Trump Tracker: Pioneer updates on America’s president

Kali Persall,
Managing Editor

What Happened?

On March 6, the Ways and Means Committee and the Energy and Commerce Committee approved the American Health Care Act as a replacement for the Affordable Care Act, commonly known as Obamacare.


If passed, the AHCA will repeal Obamacare by dismantling taxes, which include penalties for not having coverage, and providing tax credits between $2,000 and $14,000 a year for low-income families, among other initiatives, according to

The next step will be for the House Committee to approve the budget, which according to the Speaker of the House’s website, would only take a majority vote with Republicans holding 52 of the 100 seats. If passed, the bill would go the president for final approval.

The Ways and Means Committee is a tax-writing committee in the House of Representatives and the oldest committee in the U.S. Congress, according to their website. The Energy and Commerce Committee is the oldest legislative committee in the House of Representatives and oversees independent agencies and cabinet-level departments like the Department of Energy, the Environmental Protection Agency, the Food and Drug Administration and the Federal Trade Commission, according to the committee’s website.

A website created by the GOP for the act states that Obamacare was based on a one-size-fits-all approach that resulted in high payments, fewer options and less access. The AHCA proposes to cut the premium costs of Obamacare and increase health care options.

The legislation would also decrease federal deficits by $337 billion from $559 billion in 2017 to $222 billion in 2026, according to a cost estimate report for the act that was released by the Congressional Budget Office on Monday. The CBO expects premium costs to increase by 15 percent to 20 percent until 2020, and decrease approximately 10 percent below those of current law by 2026.

Qualifications for assistance will be based on age rather than income, according to the budget report, and insurers will also be able to charge five times more for enrollees 65 and over than younger ones.

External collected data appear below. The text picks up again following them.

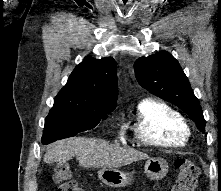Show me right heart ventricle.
I'll return each instance as SVG.
<instances>
[{"label": "right heart ventricle", "mask_w": 221, "mask_h": 191, "mask_svg": "<svg viewBox=\"0 0 221 191\" xmlns=\"http://www.w3.org/2000/svg\"><path fill=\"white\" fill-rule=\"evenodd\" d=\"M134 135L144 145L180 147L189 140V128L182 114L168 103L145 99L137 105Z\"/></svg>", "instance_id": "e07e8e85"}]
</instances>
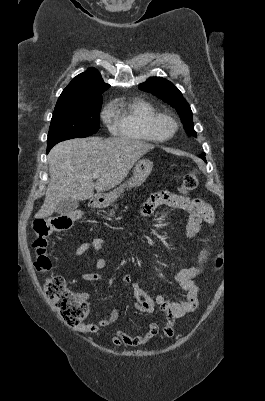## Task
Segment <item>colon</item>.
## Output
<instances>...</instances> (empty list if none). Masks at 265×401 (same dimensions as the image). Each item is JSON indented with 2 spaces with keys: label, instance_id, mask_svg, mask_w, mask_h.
<instances>
[{
  "label": "colon",
  "instance_id": "obj_1",
  "mask_svg": "<svg viewBox=\"0 0 265 401\" xmlns=\"http://www.w3.org/2000/svg\"><path fill=\"white\" fill-rule=\"evenodd\" d=\"M198 173L192 171L186 174L180 184V191L189 194L198 186ZM82 218L80 210H73L58 216L38 218L33 222V238L31 246L35 250V268L39 272H48L51 261L46 254L47 239L54 233L69 229L76 221ZM224 264V252H220L214 263V270L221 268ZM44 293L50 299L60 318L69 326H77L82 323L88 314V303L84 298L68 289L63 277L52 275L45 279ZM163 333L167 337L174 334L173 328L166 325Z\"/></svg>",
  "mask_w": 265,
  "mask_h": 401
}]
</instances>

However the CBO estimates that 24 million people under age 65 would also be uninsured by 2020 due to higher premiums, the retraction of penalties tied to the individual mandate and cutbacks in Medicaid and non-group coverage.

By 2026, there will be 14 million fewer Medicaid enrollees in the nonmarket group, which refers to individual policies purchased through a marketplace or directly from insurers, according to the CBO.

“The current proposal neither makes healthcare a personal responsibility, as Republicans want, nor moves the country toward collective responsibility as Democrats want,” said Cal State East Bay political science Professor Emeritus David Baggins. “This makes all sides unhappy. It is not likely to pass as written. It probably will be revised.”

The bill also proposes to transition Medicaid to a per capita allotment, a designation that  would transition control over the program to the state level. This means that states would receive a fixed amount of money from the federal government based on the amount of enrollees in the program, according to the Kaiser Family Foundation.

Currently, under Obamacare the federal government and states share the cost of Medicaid; poorer states pay less, according to a Jan. 24 Kaiser Healthy News report. Transitioning to the per capita allotment or “block grant” approach would give the states more power to decide who qualifies for Medicaid services. According to, Medicaid currently covers 70 million low-income adults and children, or one out of every five people in the country.

AHCA would also expand Health Savings Accounts or HSA’s, tax-exempt trust accounts that reimburse qualifying enrollees for medical expenses, according to the IRS.

“Their current proposal is a diminution of ACA, but not a new thought,” said Baggins. “It does nothing to move tax supported care from high cost, low benefit coverage. It is cheaper and less beneficial than ACA; better for [people with a] higher income.”

Throughout his campaign, one of President Donald Trump’s major promises to voters was to repeal Obamacare, “the most significant health care law in a half-century,” according to a Jan. 13 article by The New York Times.

The Trump administration took the first steps to gut the program on Jan. 20, when he issued an executive order to decrease penalties for non-coverage, pending congressional repeal of the program, according to CNN Politics.

In June 2016, Paul Ryan, speaker of the United States House of Representatives, released, “A Better Way: Our Vision for a Confident America,” a Republican healthcare reform agenda. The proposal was built on five principles: repeal Obamacare, expand feasible healthcare options, protect patients with preexisting conditions, spur innovation and competition and preserve Medicare, according to the proposal. Until last week, when House Republicans passed legislation for the AHCA, it was unclear how they planned to implement those policies.

“Republicans campaigned heavily in denunciation of Obamacare, but in this moment of power have nothing to replace it with,” said Baggins. “They don’t have the integrity to admit they oppose healthcare that is partially socialist: too much of their base is made of low income cultural voters, who would suffer from flat out repeal. So they have proposed a diluted form of the old Affordable Care Act.”